The U.S. Department of Agriculture is pushing back against a campaign criticizing First Lady Michelle Obama’s school lunch rules by showing one picture of a somewhat appetizing child’s lunch.
"They say a picture is worth a thousand words, and in the digital age we have ample opportunity to document and broadcast every moment, meeting and meal," wrote Deborah Kane, the national director of the USDA Farm to School Program, in a blog post Thursday.
"We have all seen those unappetizing photos of food served at school that quickly go viral," she said. "A lonesome whole wheat bun atop a sad fish fillet; a mysterious-looking meat mixture served next to an apple. It’s natural to ask, ‘Is this what they serve for lunch!?’"
"No, it’s really not," Kane said.
The blog post, entitled "Photo Worthy Meals," shows one image of a school lunch served in a New Orleans charter school.
"Beautiful meals like this are what’s for lunch today and every day in schools across the country," the caption reads below a picture of a meal of broccoli, corn, some sort of rice, an apple, bun, low-fat chocolate milk, and a fish patty the size of the young child’s head.

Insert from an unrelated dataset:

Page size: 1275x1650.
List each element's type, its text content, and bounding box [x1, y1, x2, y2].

The photo stands in contrast to images of meager portions and unappetizing selections shared with the hashtag #ThanksMichelleObama, a Twitter campaign started by students against the healthy eating law.
However, Kane would rather the kids not share their pictures, unless the food looks good.

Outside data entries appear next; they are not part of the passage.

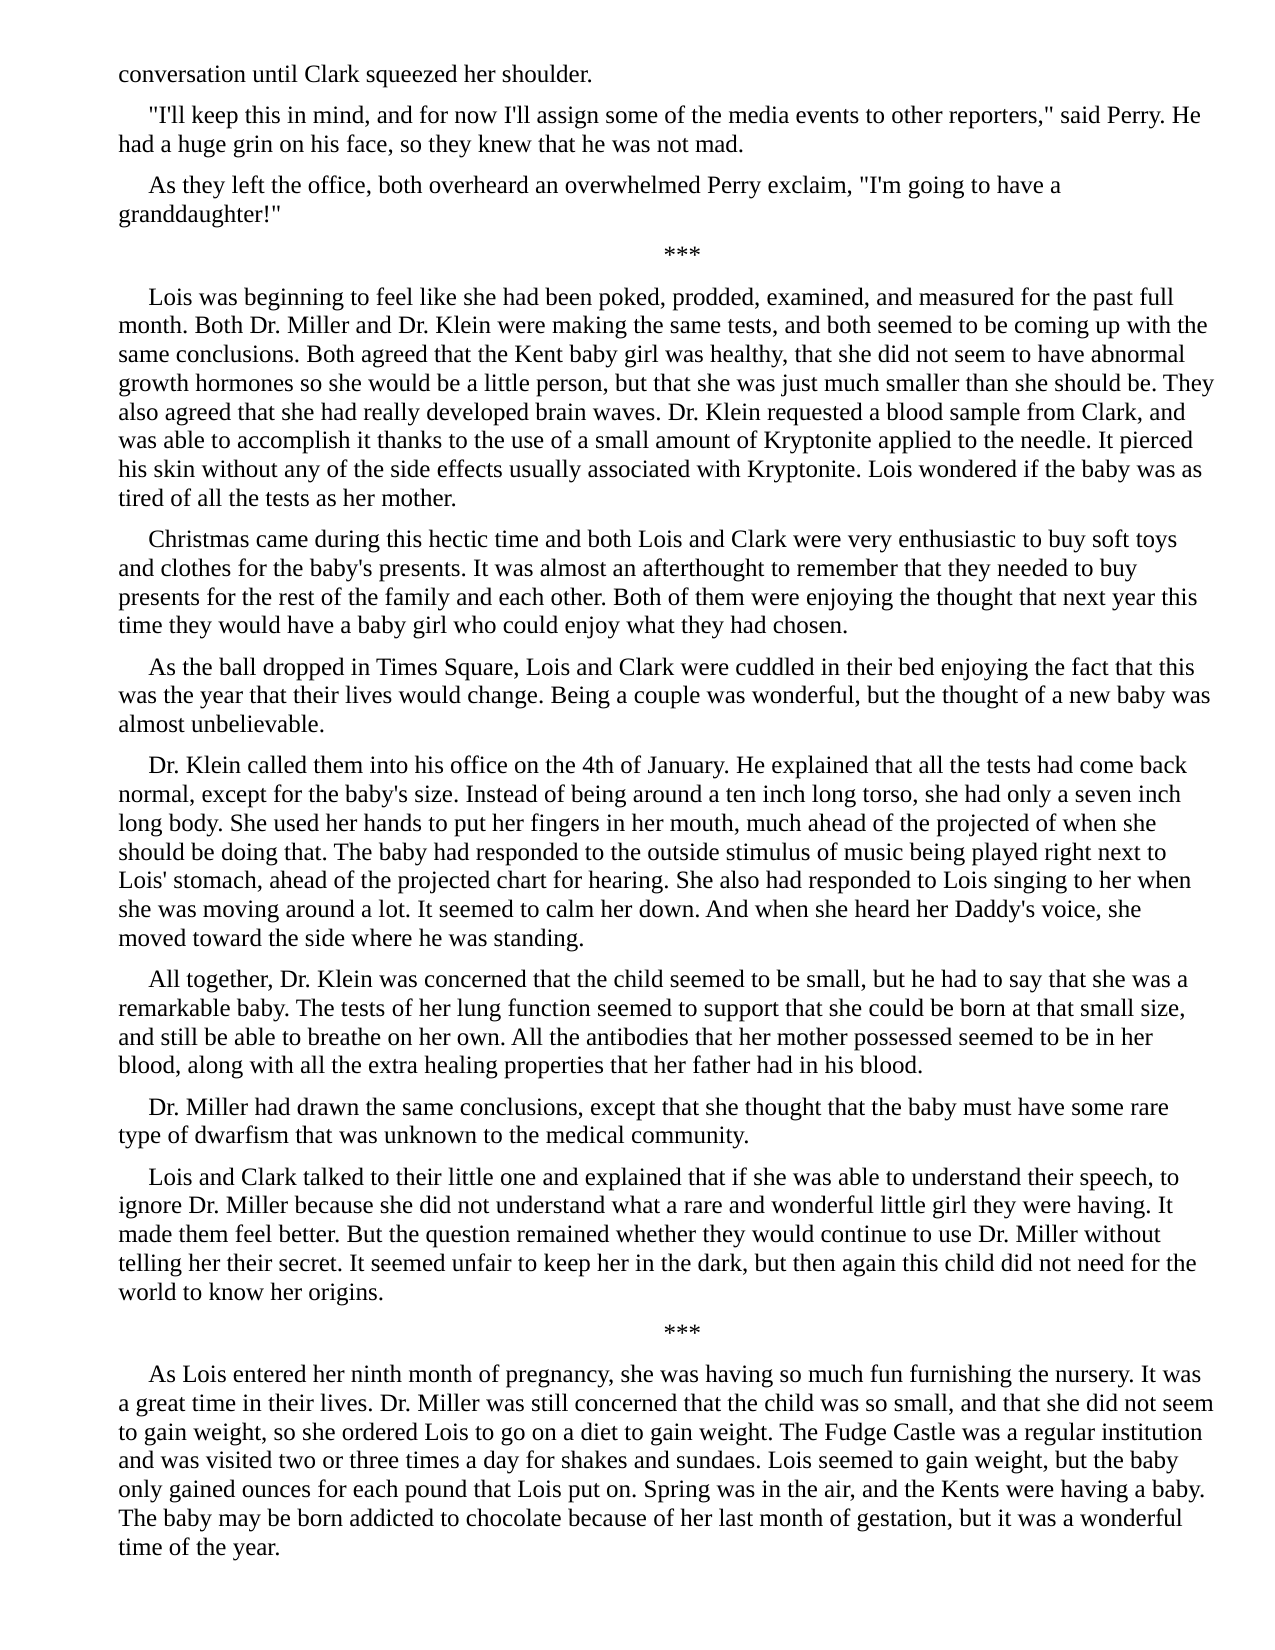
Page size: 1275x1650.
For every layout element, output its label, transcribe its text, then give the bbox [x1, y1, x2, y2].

text Dr. Klein called them into his office on the 4th of January. He explained that all the tests had come back normal, except for the baby's size. Instead of being around a ten inch long torso, she had only a seven inch long body. She used her hands to put her fingers in her mouth, much ahead of the projected of when she should be doing that. The baby had responded to the outside stimulus of music being played right next to Lois' stomach, ahead of the projected chart for hearing. She also had responded to Lois singing to her when she was moving around a lot. It seemed to calm her down. And when she heard her Daddy's voice, she moved toward the side where he was standing. [118, 750, 1216, 952]
text Lois and Clark talked to their little one and explained that if she was able to understand their speech, to ignore Dr. Miller because she did not understand what a rare and wonderful little girl they were having. It made them feel better. But the question remained whether they would continue to use Dr. Miller without telling her their secret. It seemed unfair to keep her in the dark, but then again this child did not need for the world to know her origins. [118, 1162, 1216, 1305]
text Lois was beginning to feel like she had been poked, prodded, examined, and measured for the past full month. Both Dr. Miller and Dr. Klein were making the same tests, and both seemed to be coming up with the same conclusions. Both agreed that the Kent baby girl was healthy, that she did not seem to have abnormal growth hormones so she would be a little person, but that she was just much smaller than she should be. They also agreed that she had really developed brain waves. Dr. Klein requested a blood sample from Clark, and was able to accomplish it thanks to the use of a small amount of Kryptonite applied to the needle. It pierced his skin without any of the side effects usually associated with Kryptonite. Lois wondered if the baby was as tired of all the tests as her mother. [118, 282, 1216, 512]
text As they left the office, both overheard an overwhelmed Perry exclaim, "I'm going to have a granddaughter!" [118, 170, 1216, 228]
text *** [118, 240, 1216, 269]
text As the ball dropped in Times Square, Lois and Clark were cuddled in their bed enjoying the fact that this was the year that their lives would change. Being a couple was wonderful, but the thought of a new baby was almost unbelievable. [118, 652, 1216, 738]
text *** [118, 1318, 1216, 1347]
text conversation until Clark squeezed her shoulder. [118, 59, 1216, 88]
text As Lois entered her ninth month of pregnancy, she was having so much fun furnishing the nursery. It was a great time in their lives. Dr. Miller was still concerned that the child was so small, and that she did not seem to gain weight, so she ordered Lois to go on a diet to gain weight. The Fudge Castle was a regular institution and was visited two or three times a day for shakes and sundaes. Lois seemed to gain weight, but the baby only gained ounces for each pound that Lois put on. Spring was in the air, and the Kents were having a baby. The baby may be born addicted to chocolate because of her last month of gestation, but it was a wonderful time of the year. [118, 1359, 1216, 1560]
text "I'll keep this in mind, and for now I'll assign some of the media events to other reporters," said Perry. He had a huge grin on his face, so they knew that he was not mad. [118, 100, 1216, 158]
text Dr. Miller had drawn the same conclusions, except that she thought that the baby must have some rare type of dwarfism that was unknown to the medical community. [118, 1092, 1216, 1149]
text Christmas came during this hectic time and both Lois and Clark were very enthusiastic to buy soft toys and clothes for the baby's presents. It was almost an afterthought to remember that they needed to buy presents for the rest of the family and each other. Both of them were enjoying the thought that next year this time they would have a baby girl who could enjoy what they had chosen. [118, 524, 1216, 639]
text All together, Dr. Klein was concerned that the child seemed to be small, but he had to say that she was a remarkable baby. The tests of her lung function seemed to support that she could be born at that small size, and still be able to breathe on her own. All the antibodies that her mother possessed seemed to be in her blood, along with all the extra healing properties that her father had in his blood. [118, 964, 1216, 1079]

"In my ideal world, the Internet would be abuzz with photos like the one above, also a school lunch featuring a fish fillet, taken at Samuel J. Green Charter School in New Orleans," she said.
Kane said the school relies on federal funding so that "at least five percent of all the foods offered in its cafeterias were sourced locally."
"I am certain there’s no end to the great photos we could share with one another," she said. "Post a photo of what your school is doing on Twitter, Instagram, Vine, Facebook or Tumblr using #farmtoschool or #realschoolfood."
"This is what they serve for lunch?' parents will exclaim, amazed that school lunch can be so nourishing, so local and so good," Kane said.
Photos with #ThanksMichelleObama vastly outweigh the USDA-approved #realschoolfood hashtag.
Just on Friday students tweeted out meals they described as "horse meat."
— Bella (@beeeella__) May 15, 2015
— Alex Andra (@monsterpanhead) May 15, 2015
Students have documented other horrors of the healthy eating standards, including rotten fruit, "thimble-sized" portions, and complaints that school lunches are like "prison food."